Honolulu mayor wants new bill to clear homeless from Oahu streets

Local News

Honolulu Mayor Kirk Caldwell is ramping up efforts to clear the homeless from the sidewalks. 

He’s asking the city council to approve to new bills that would expand the sit-lie ban across Oahu.

He said he and many other Oahu residents are frustrated by sidewalks getting blocked and that’s why he’s pushing for new laws to address it.

“They’re designed to walk on, not to put a tent on, a shopping cart on, to lie on, to sit on, they’re to walk on,” said Honolulu Mayor Kirk Caldwell. 

The mayor says he’s feeling the frustration from many others and he wants to clear the sidewalks with two new proposals. 

One bill makes it illegal to block the sidewalk from six in the morning until ten at night. 

A second bill takes it even further and makes it illegal to lodge or live on a sidewalk or other public areas.

Law enforcement will give a warning and can only cite people if there are shelters nearby that have space available.
     
Mayor Caldwell says the idea is to stop homeless from moving around after an area has been swept and to finally seek help and get off the streets.

“Is to get folks to say enough already,” said Caldwell. ” I’m not gonna continue to destroy or negatively impact public property.

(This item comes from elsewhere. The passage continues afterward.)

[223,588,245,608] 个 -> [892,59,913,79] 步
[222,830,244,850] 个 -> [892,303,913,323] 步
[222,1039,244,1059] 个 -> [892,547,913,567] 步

I will take up the option of moving into a shelter and getting back on our feet.”

“What that basically is doing is talking about criminalizing those who happen to be unsheltered, and that is simply a constitutional violation,” explained ACLU Hawaii executive director Joshua Wisch. 
The ACLU tells me it still has to review the bills, but will likely challenge them in court. 

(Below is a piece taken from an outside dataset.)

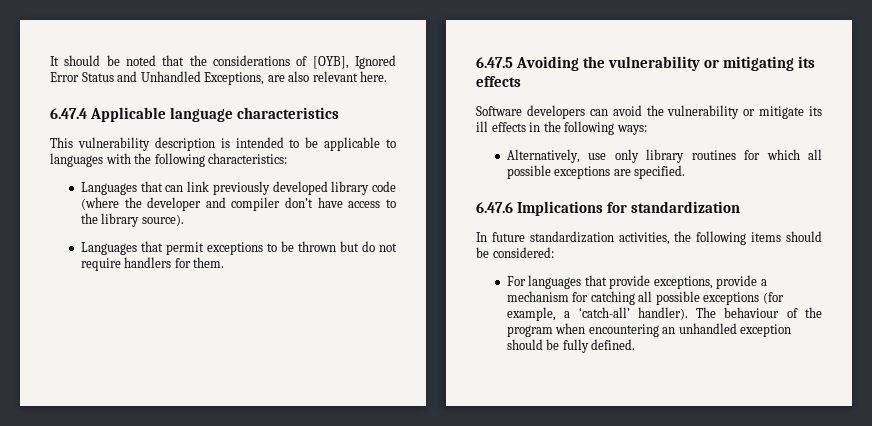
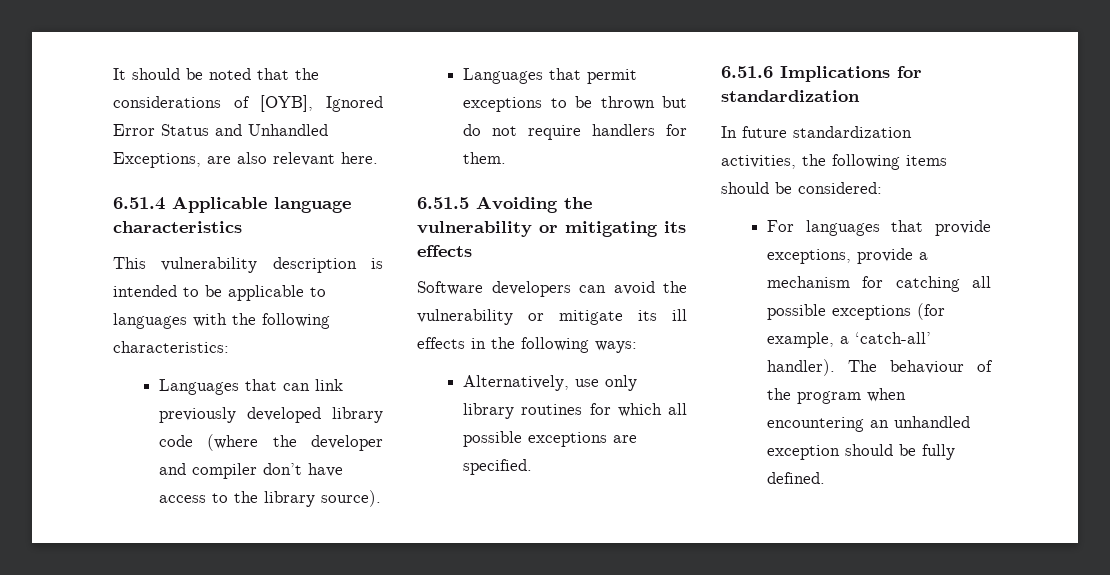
[50,108,87,119] 6.47.4 -> [113,197,165,210] 6.51.4
[476,57,513,68] 6.47.5 -> [417,197,469,209] 6.51.5
[476,202,513,213] 6.47.6 -> [721,66,773,78] 6.51.6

It points out that the mayor vetoed a bill that expanded the sit lie ban before because of constitutional concerns. 

And that the current proposals won’t work because there aren’t enough space in the shelters.

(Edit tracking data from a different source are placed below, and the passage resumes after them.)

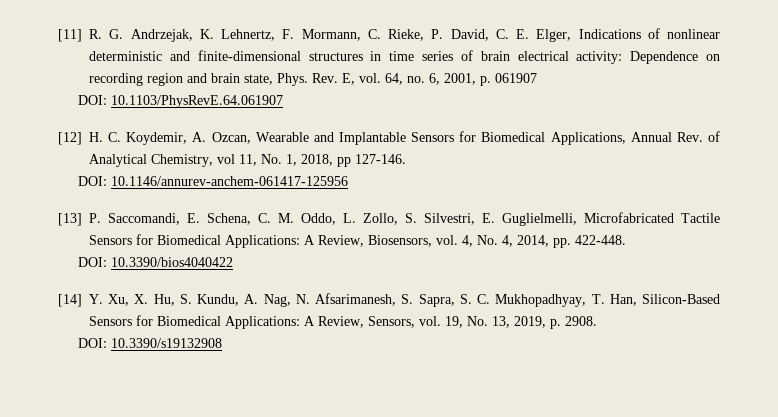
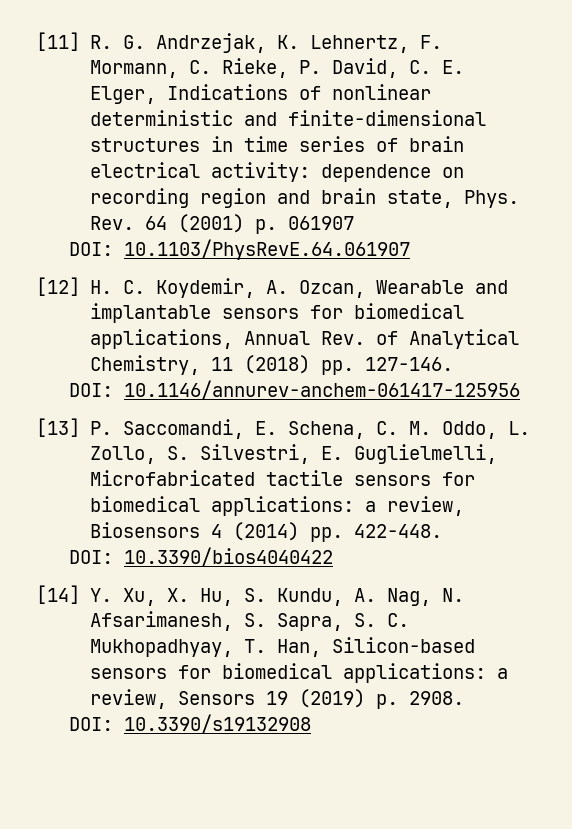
[630,51,699,64] Dependence -> [320,164,431,182] dependence
[342,73,476,85] E, vol. 64, no. 6, 2001, -> [144,214,244,233] 64 (2001)
[339,131,626,145] Implantable Sensors for Biomedical Applications, -> [89,303,464,323] [89,329,233,349] implantable sensors for biomedical applications,
[217,154,351,167] vol 11, No. 1, 2018, pp -> [210,355,354,375] 11 (2018) pp.
[681,213,720,223] [89,234,549,248] Tactile Sensors for Biomedical Applications: A Review, Biosensors, vol. 4, No. 4, 2014, -> [265,470,475,486] [89,496,464,516] [89,522,299,541] tactile sensors for biomedical applications: a review, Biosensors 4 (2014)
[642,294,721,304] [89,315,546,329] Silicon-Based Sensors for Biomedical Applications: A Review, Sensors, vol. 19, No. 13, 2019, -> [331,637,475,653] [89,663,508,683] [89,689,365,709] Silicon-based sensors for biomedical applications: a review, Sensors 19 (2019)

“There’s nothing compassionate about criminalizing someone who just doesn’t happen to have a roof over their heads,” added Wisch. “These are our friends, these are our neighbors, these are other Oahu residents and this is just another attempt to criminalize who they are.”

“It’s a result of the frustration so I think there’s going to be support for this and I’m open to making sure it does withstand challenge,” added Caldwell. 

City council chairman Ernie Martin actually introduced similar proposals, so he’s in favor of them.